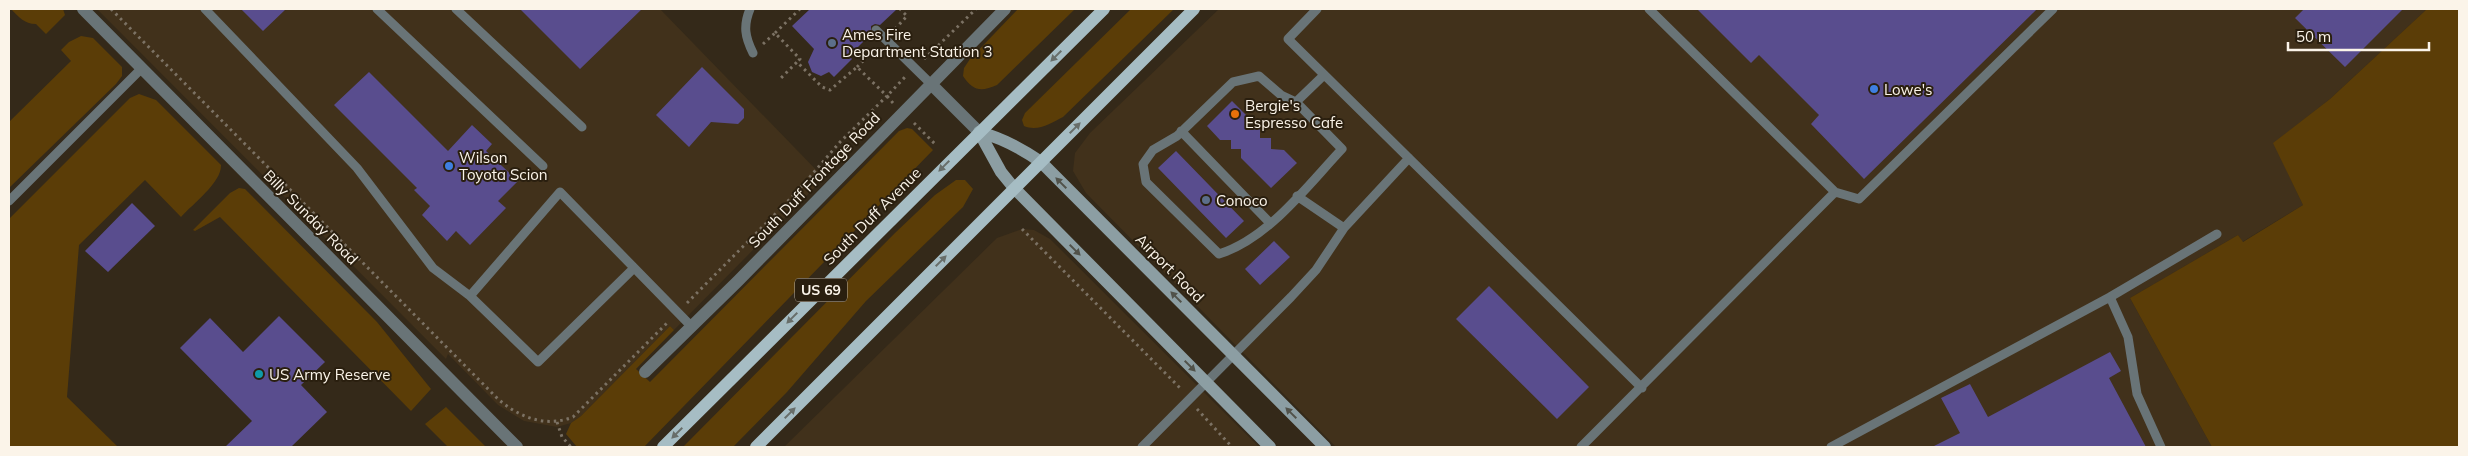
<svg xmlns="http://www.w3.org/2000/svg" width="2468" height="456" font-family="Mulish,sans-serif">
<rect width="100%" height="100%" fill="#342919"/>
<path fill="#41311b" d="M97,9H660L824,178L674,330L670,326L581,416L571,423L557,427L524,421L498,405L448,354L446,359Z
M1219,9H2427L2330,99L2274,143L2303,205L2242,242L2238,235L2130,298L2212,447H1336L1086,193L1073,171L1075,153L1090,133Z
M1022,229L1034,230L1050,239L1259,447H784L997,238Z"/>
<path fill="#5b3d07" d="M11,9H63L65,15L46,34L36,24C24,24 19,17 11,9Z
M1018,9H1075L997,85C981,92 973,91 963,76L964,68L970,59Z
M1131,9H1174L1063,117C1051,123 1038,132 1024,126L1022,120L1025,113Z
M2427,9H2459V447H2212L2130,298L2238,235L2243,242L2303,205L2273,143L2330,99Z
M81,36L93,38L122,67V76L116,84L9,188V122L71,61L61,50L69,42Z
M139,94L156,100L221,165C222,182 193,204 181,217L145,180L79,245L67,397L118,447H9V219L130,98Z
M907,128L912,129L933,150L644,447H577L566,434L571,423L581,416L670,326L674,330L636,369L650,382L899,131Z
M956,180H965L973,189L963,207L866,301L787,392L733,447H683L895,233L935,195Z
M239,188L245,189L377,322L431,389L411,411L220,217L195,231L193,230L230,193Z
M446,407L486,447H448L425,424Z"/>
<path fill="#594d8e" d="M241,9H286L263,31Z
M520,9H642L580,69Z
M810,9H897L880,25L875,24L871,26V34L849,56L852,59L834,77L829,72L821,76L812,72L808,62L814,49L792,26Z
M1697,9H2037L1864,179L1811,124L1819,115L1759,55L1751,63Z
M2304,9H2403L2345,67L2295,18Z
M702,67L744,109V118L738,124L711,122L689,147L656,115Z
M369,72L448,151L472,125L492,144L486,151L518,181L498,201L506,208L470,245L456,231L447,241L422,215L430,206L414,190L417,188L334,105Z
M1232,101L1260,129V138H1271V149L1284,150L1297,163L1271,188L1241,158V149H1231V140H1220L1207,126Z
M1176,151L1244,221L1226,238L1158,168Z
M132,203L155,226L108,272L85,251Z
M1274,241L1290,257L1260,285L1245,269Z
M1489,286L1589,387L1557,419L1456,319Z
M279,316L325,362L301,385L327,412L291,447H225L252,421L180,348L210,318L243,352Z
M2110,352L2121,371L2109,378L2146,447H1932L1960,433L1941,398L1970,384L1988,417Z"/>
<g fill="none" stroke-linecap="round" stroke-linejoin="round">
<path stroke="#7c7264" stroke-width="3" stroke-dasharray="2.5 4" stroke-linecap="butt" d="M111,9L498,399C519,417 545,428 573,417L669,321
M895,29L907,16L900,9
M775,33L800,9
M763,44L775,33L800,59L797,62
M924,59L976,9
M857,67L876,48
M893,103L887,96L905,77
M914,123L936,145
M1022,229L1182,390
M687,303L796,193L840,142L887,96L857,67L830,90L822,87L797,62L780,79
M1197,409L1232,447
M557,422L562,437L571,447"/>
<path stroke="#697477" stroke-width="9" d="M205,9L357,168L433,268L470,296
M377,9L543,166
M456,9L582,127
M750,9C743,26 745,37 753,53
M1317,9L1288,39L1642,388
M876,30L931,84
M1296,102L1342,149C1307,186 1268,239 1219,254L1146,182L1143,164L1153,150L1177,136L1233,82L1259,76L1281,95L1296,102L1324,75
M1181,131L1270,223
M1835,192L1859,199L2053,9
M1297,196L1344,228
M9,201L141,69
M634,268L538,362L470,296L560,192L692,327
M2110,297L2217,234
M1142,447L1291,297L1316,270L1344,228L1409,158
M1581,447L1835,192L1649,9
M1831,447L2110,297L2128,337L2137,394L2161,447"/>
<path stroke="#697477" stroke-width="12" d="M83,9L517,447
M931,84L979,132
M645,372L738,281L1005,9"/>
<path stroke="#8c9ea3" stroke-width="12" d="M979,132C1002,138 1021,148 1041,162L1325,447
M979,132L1001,172L1014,188L1270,447"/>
<path stroke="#a6bdc4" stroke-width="12" d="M663,447L1104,9
M756,447L1194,9"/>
</g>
<defs><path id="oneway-solid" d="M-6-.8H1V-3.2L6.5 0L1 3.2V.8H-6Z" transform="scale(1.25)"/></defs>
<g fill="#686e6a">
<use href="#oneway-solid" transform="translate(1056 56) rotate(135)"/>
<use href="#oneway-solid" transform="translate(1075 128) rotate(-45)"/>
<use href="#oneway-solid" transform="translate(944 166) rotate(135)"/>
<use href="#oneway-solid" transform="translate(941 261) rotate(-45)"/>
<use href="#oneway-solid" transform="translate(792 318) rotate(135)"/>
<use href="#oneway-solid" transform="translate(790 413) rotate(-45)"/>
<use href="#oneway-solid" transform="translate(677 433) rotate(135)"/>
</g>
<g fill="#51524a">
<use href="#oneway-solid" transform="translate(1061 183) rotate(-135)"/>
<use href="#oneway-solid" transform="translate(1075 250) rotate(45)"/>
<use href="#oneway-solid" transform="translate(1176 297) rotate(-135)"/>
<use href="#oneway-solid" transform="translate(1190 366) rotate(45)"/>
<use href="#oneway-solid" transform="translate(1291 413) rotate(-135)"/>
</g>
<g fill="#5c6f8a" stroke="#2a1f0f" stroke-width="2">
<circle cx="832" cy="43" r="5"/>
<circle cx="1206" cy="200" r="5"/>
</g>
<g fill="#3f7fe0" stroke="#2a1f0f" stroke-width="2">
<circle cx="1874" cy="89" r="5"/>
<circle cx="449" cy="166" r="5"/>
</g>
<circle fill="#e8710a" stroke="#2a1f0f" stroke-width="2" cx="1235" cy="114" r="5"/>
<circle fill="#0f9aa8" stroke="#2a1f0f" stroke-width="2" cx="259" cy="374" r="5"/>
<g text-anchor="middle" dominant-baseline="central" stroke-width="4" stroke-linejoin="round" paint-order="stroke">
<rect fill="#2a1f0f" stroke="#bcb4a8" stroke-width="1" x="795" y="278.5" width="52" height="23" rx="4"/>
<g font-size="14" font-weight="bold" fill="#fbf4e9">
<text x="821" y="290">US 69</text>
</g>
<g font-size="15" fill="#fbf4e9" stroke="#2a1f0f" text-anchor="start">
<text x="842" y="34">Ames Fire<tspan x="842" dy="17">Department Station 3</tspan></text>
<text x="1884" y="89">Lowe's</text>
<text x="1245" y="105">Bergie's<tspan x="1245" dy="17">Espresso Cafe</tspan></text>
<text x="459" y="157">Wilson<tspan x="459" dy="17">Toyota Scion</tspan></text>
<text x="1216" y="200">Conoco</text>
<text x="269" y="374">US Army Reserve</text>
</g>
<g font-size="15" fill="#fbf4e9" stroke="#2a1f0f">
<text transform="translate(814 180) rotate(-46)">South Duff Frontage Road</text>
<text transform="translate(872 216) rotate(-45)">South Duff Avenue</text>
<text transform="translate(311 217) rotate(45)">Billy Sunday Road</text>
<text transform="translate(1170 268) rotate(45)">Airport Road</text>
</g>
</g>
<rect width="2468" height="456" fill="none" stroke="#fbf4e9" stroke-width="20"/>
<path d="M2288 42v8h141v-8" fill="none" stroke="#fbf4e9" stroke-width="2.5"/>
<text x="2296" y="42" font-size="15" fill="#fbf4e9" stroke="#2a1f0f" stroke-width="4" paint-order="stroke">50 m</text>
</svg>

▶ [PROBLEM]:
When "linecap" shows up in a line of the material, report that line.

▶ [RESPONSE AREA]:
<g fill="none" stroke-linecap="round" stroke-linejoin="round">
<path stroke="#7c7264" stroke-width="3" stroke-dasharray="2.5 4" stroke-linecap="butt" d="M111,9L498,399C519,417 545,428 573,417L669,321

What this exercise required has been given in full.